Today brings us the beginning of the 2012 year and (for us Colts fans) the merciful end of the 2011 NFL regular season. All season long, writers like me have complained, ranted, protested, and argued nearly everything the Colts have done. Whether it was their incompetent bungling of Peyton Manning neck injury, their misjudgement of the back-up quarterback position, or their inability to field a professional-grade football team for the first 13 weeks of the season, the Colts front office, coaches, and players all looked like a dysfunctional mess in 2011.
In 2012, there will be changes to the roster. There will be changes to the coaching staff. There might even be changes in the front office (we hope). But, all that is unimportant right now. We'll have plenty of time after today to recap the 2011 season and point out all the wonderful things the Colts did to make us fans miserable.
In this post, I'm just going to say thank you. Thank you to YOU. The readers. 2011 was a huge year for us. We're rated in the top five in SB Nation's network of football blogs, and we're consistently (in terms of traffic) one of the most highly read blogs out there. 8 million page views for the year was a record for Stampede Blue, and considering it came in a year that had a loooooooong work stoppage coupled with a 0-13 start to the season for a small market team minus Peyton Manning... well, that's damned impressive.
I also want to thank fellow editor Matt Grecco, who has helped me immensely in both his stats analysis and his game previews. He's also just been a great person to work with for the last four years, or so. Additional thanks to writers David Deitz, Eric Miller, Stew Baker, and Collin McCollough (who left us to make more money at Bleacher Report... booooooo).
As I often say around here, this blog is probably not for raw-raw cheerleaders. We think around here. We analyze. We look at decisions, use our knowledge to break them down, and then formulate conclusions that usually result in a response such as 'WTF was that sh*t!' We don't blindly cheer on incompetence, and we don't particularly think that the people in charge are all that good at what they do. We believe fans are owed a consistently good product on the field, and we think the team should treat them with the respect and class they reasonably deserve.
That's what all this is about, isn't it? It's about the fans, right? In reality, it isn't.
The NFL exists to make money for itself and its corporate sponsors. Budweiser and Comcast are more important to Roger Goodell and Jim Irsay than you or me. If Roger Goodell and Jim Irsay didn't need us, they wouldn't care that stadiums in San Diego, Jacksonville, Tampa Bay, and St. Louis have had a hard time selling tickets all season. Regardless, just because the NFL isn't for fans doesn't mean we fans should just sit by and watch our favorite teams suck. Shrugging your shoulders, saying 'oh well,' and shuffling on to the next distraction was fine and good before you paid $720 million (and now $28 million annually for maintenance) for Lucas Oil Stadium.

### Items
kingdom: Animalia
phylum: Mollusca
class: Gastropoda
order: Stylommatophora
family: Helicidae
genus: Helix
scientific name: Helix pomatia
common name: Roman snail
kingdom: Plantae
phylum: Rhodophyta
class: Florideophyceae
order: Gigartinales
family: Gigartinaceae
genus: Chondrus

==

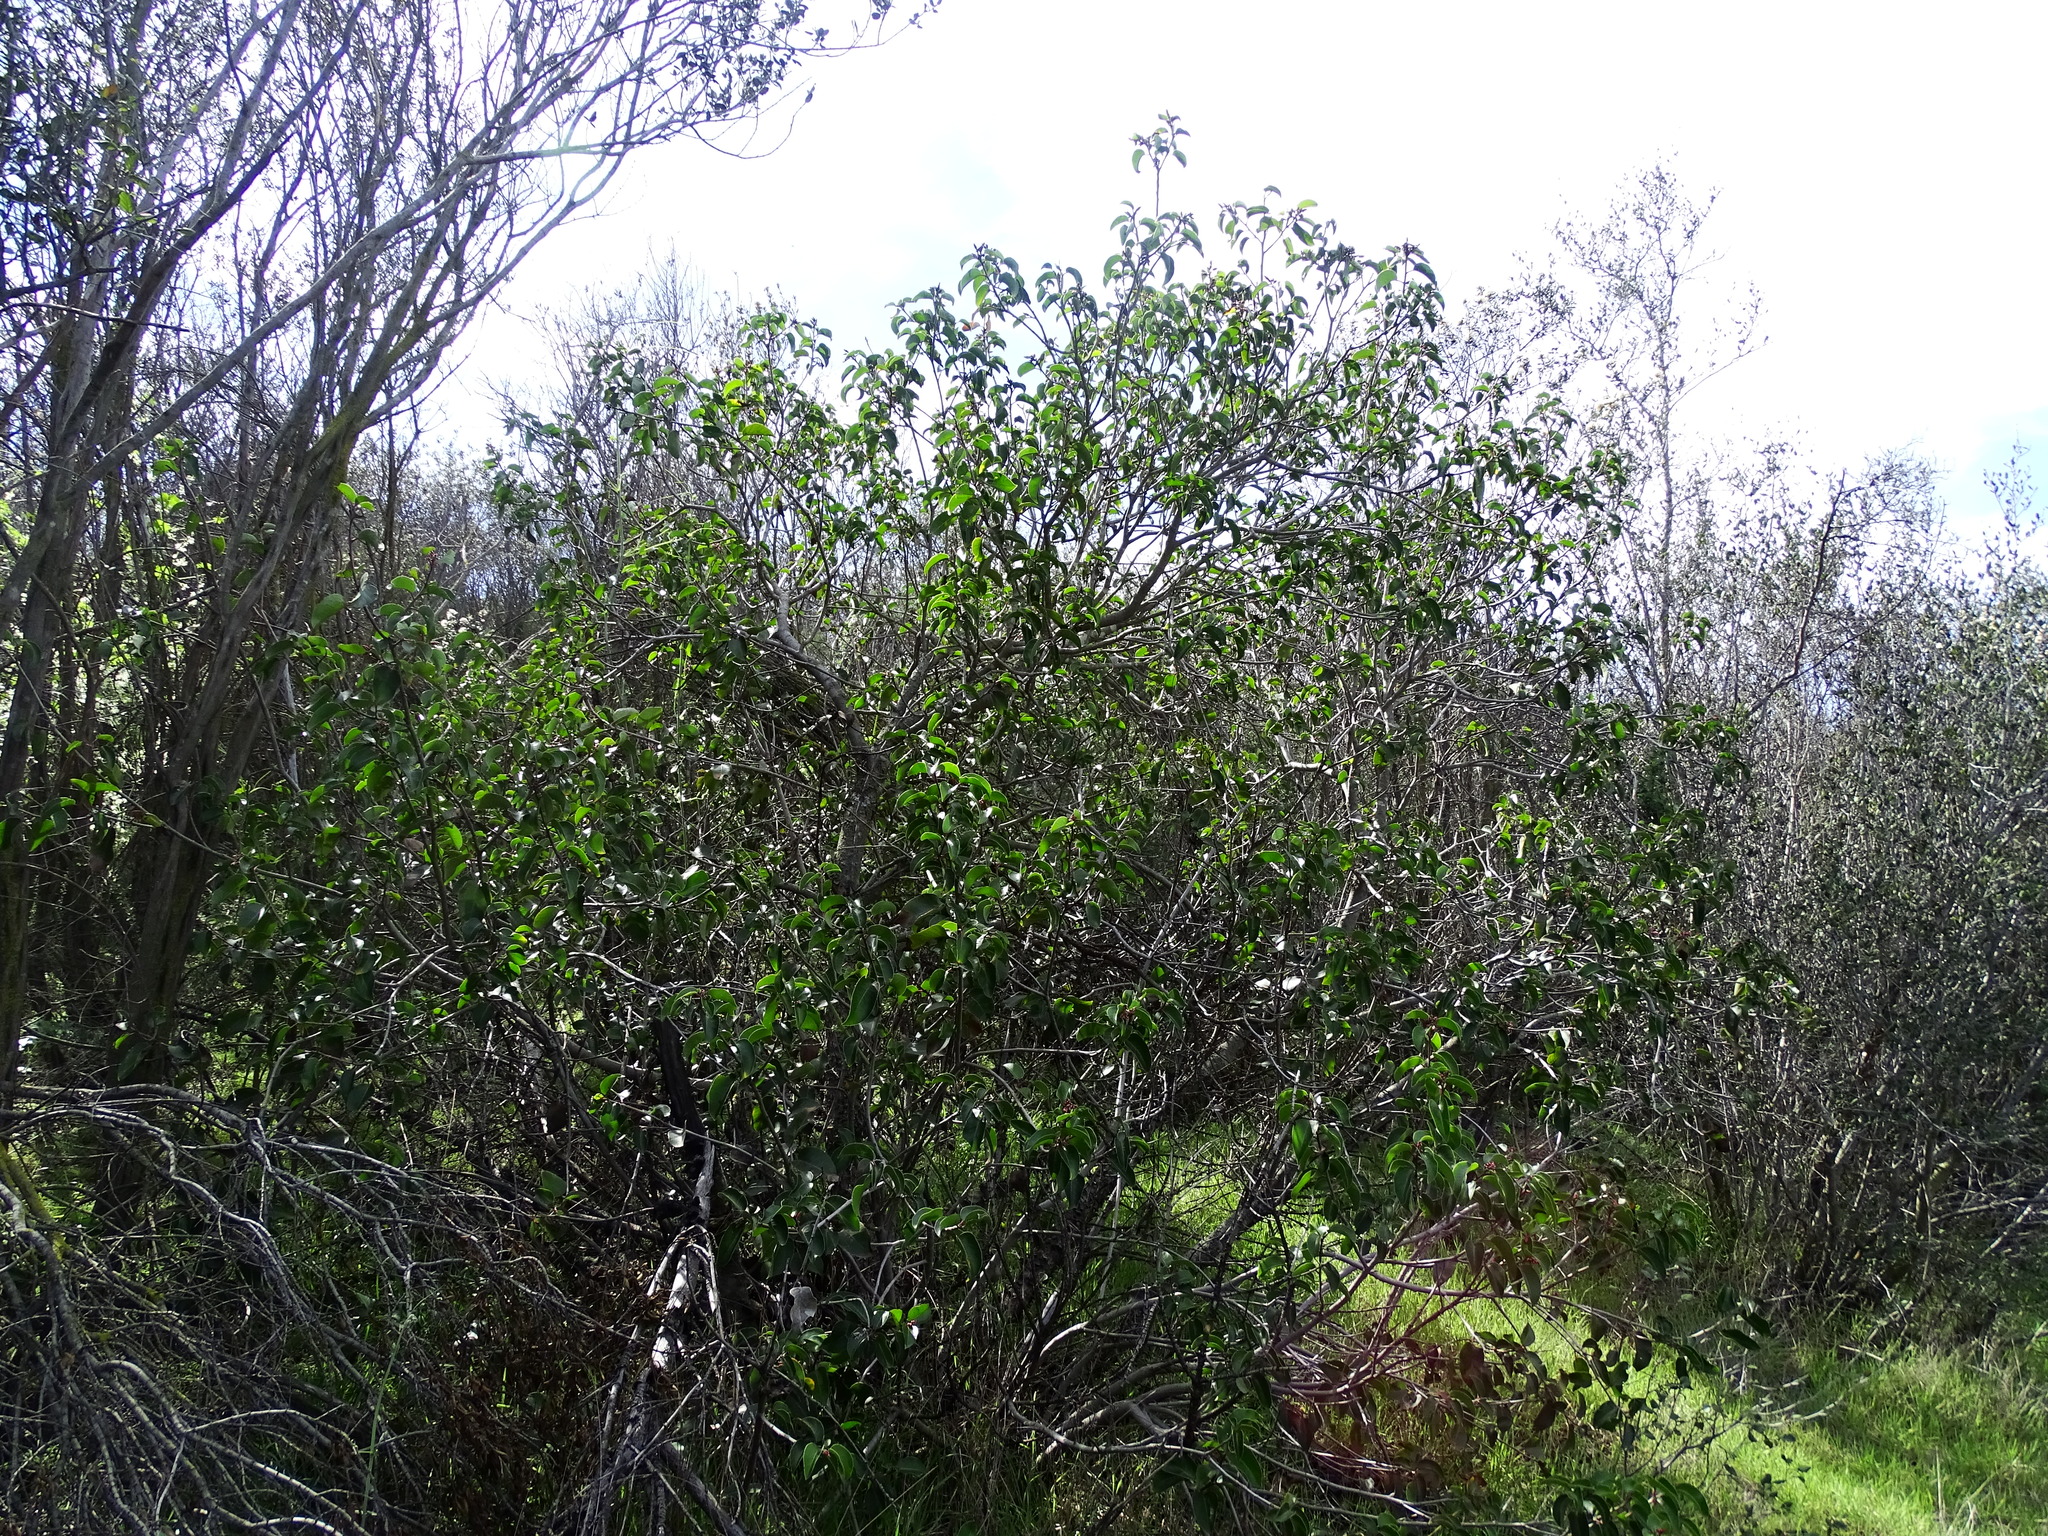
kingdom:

### Your goal
Carry on the Colts fan blog post from its final sentence, keeping the same voice.

### The output
Again, you're paying money to the Colts even if you don't buy tickets!
Knowing this, for me personally the 'oh well' mentality doesn't work anymore. Fans should put the screws to ownership and management. It's 'Win, or GTFO!'
I'm never one to just accept failure. But, that's just me. I'm an activist at heart. A 'troublemaker' as one person (also known as 'my wife') once told me. What we decided to do in 2011 was switch our focus from just reporting on the team to actively using our credibility-influence-whatever to push for change. REAL change.
The goal was to inform, motivate, and get you beer-drinking, Hoosier assh*les to care that stupid people were f*cking up your football team. In some ways, I think we succeeded in doing that.
Going forward, that's what we will continue to do. I won't be arrogant and say this blog is 'THE VOICE OF THE FANS,' because no blog can accomplish that. Some sites cater to blind allegiance to the team, regardless of facts. That's fine. 'Fan' is short for 'fanatical' after all. What we try to be here is a voice of accountability. A voice of anger. A voice of constant 'What Have You Done For Me Lately' towards the team.
The team exists to provide entertainment to us, the customers. That's all. At it's base level, that is what the Colts are about in Indianapolis. What we are about is making sure that entertainment meets with our standards, and let's just as that at $720 million (and $28 million annually in maintenance), we have pretty high standards.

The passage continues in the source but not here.